Dans le Long Island des années vingt, la fête est bruyante et la boisson abondante. Surtout chez Jay Gatsby. Aventurier au passé obscur, artiste remarquable par sa capacité à se créer un personnage de toute pièce, Gatsby, figure solaire par son rayonnement, lunaire par le mystère qu’il génère, est réputé pour les soirées qu’il donne dans sa somptueuse propriété. L’opulence, de même que la superficialité des conversations et des relations humaines, semblent ne pas y avoir de limites. C’est pourquoi l’illusion ne peut être qu’éphémère.

Parmi les invités de cet hôte étrange se trouve Nick Carraway, observateur lucide qui seul parvient à déceler une certaine grandeur chez Gatsby, incarnation de multiples promesses avortées. Ce roman visuel qui se décline dans des tons d’or, de cuivre et d’azur, s’impose également comme la chronique d’une certaine époque vouée, telle la fête qui porte en elle son lendemain, à n’être magnifique que le temps d’un air de jazz.

 

Mon avis

Vous pouvez vous en douter, si j’ai choisi ce roman pour une première (re)lecture en VO, c’est parce que j’adore cette histoire.

Alors, Gatsby le magnifique, c’est avant tout une ambiance. Celle de l’Amérique des années 20, avec le jazz qui se déverse dans les pubs, sa jeunesse insouciante qui a l’air de passer son temps à s’amuser. Du moins, c’est en partie ce qui transparaît dans ce roman, car ici Fitzgerald s’attèle à nous dépeindre une certain aspect de la bourgeoisie New Yorkaise.
Ensuite, Gatsby le magnifique c’est un personnage. En l’occurrence Gatsby. Celui-ci n’apparaît qu’après une bonne trentaine de pages, et pourtant il est dans les esprits pratiquement dès le début de l’histoire. Parce que Gatsby il est comme ça : mystérieux. Que ce soit sur son passé ou dans le présent, il s’entoure d’une aura mystérieuse, et l’auteur a parfaitement su retranscrire cet état de fait à travers les mots. Gatsby est un personnage qui intrigue, qui fascine, et jusqu’à la fin de l’histoire on se pose des questions à propos de lui, on se demande qui est-il vraiment.
Et pourtant, on peut se demander si c’est bien lui le vrai héros du roman. Car cette histoire nous est racontée rétrospectivement par Nick Carraway, et ce regard extérieur apporte forcément beaucoup dans la vision que l’on peut avoir de Gatsby, mais aussi de la relation qu’il pouvait y avoir entre les différents personnages.

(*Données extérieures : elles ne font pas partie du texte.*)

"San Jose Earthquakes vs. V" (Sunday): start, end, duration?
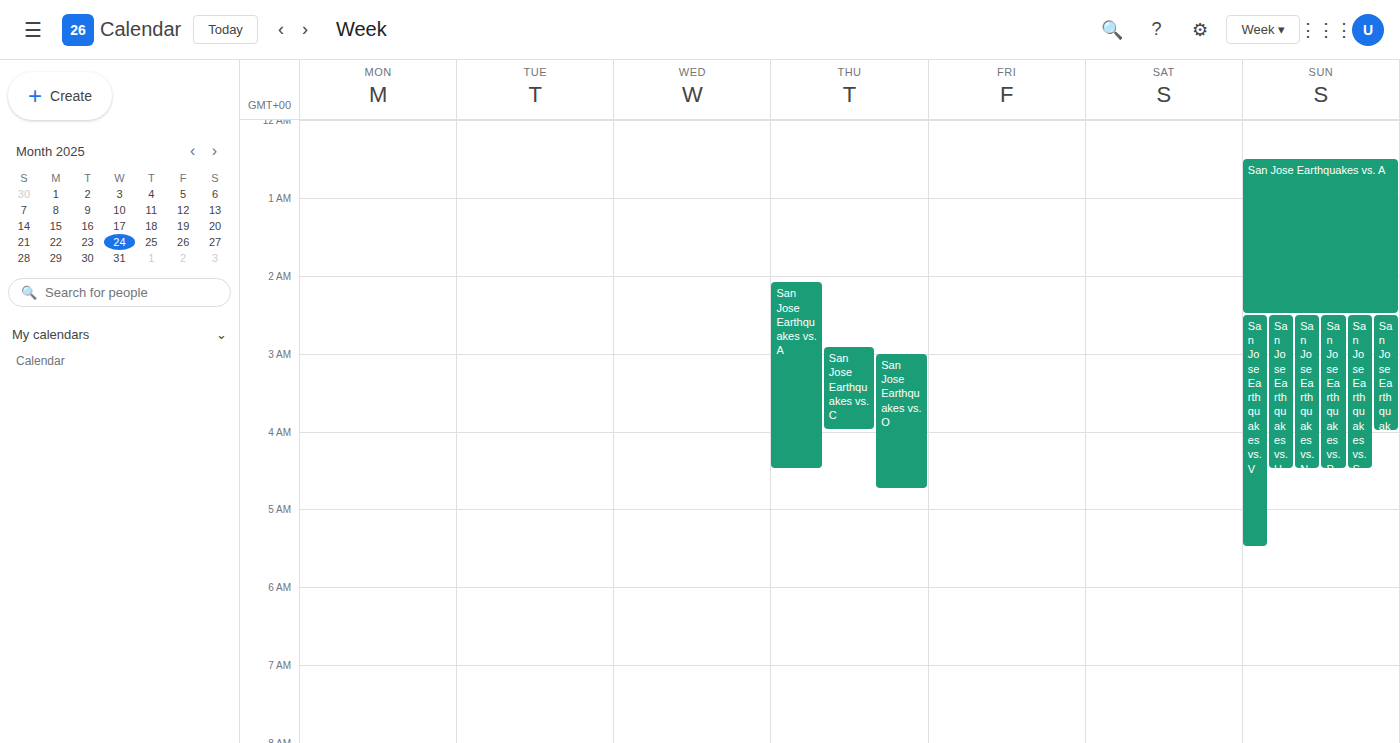
2:30 AM to 5:30 AM, 3 hours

Gatsby le magnifique est un roman entièrement ancré dans son époque, les années 20, avec ses atouts (une certaine insouciance, les cabarets Jazz, les années folles), mais aussi ses travers (la prohibition, une jeunesse en mal de réussite et de pouvoir, une crise qui se profile à l’horizon…). Et en cela, je pense sincèrement que ce roman mérite d’être lu. Comme une sorte de témoignage de ce début du XXème siècle aux Etats-Unis.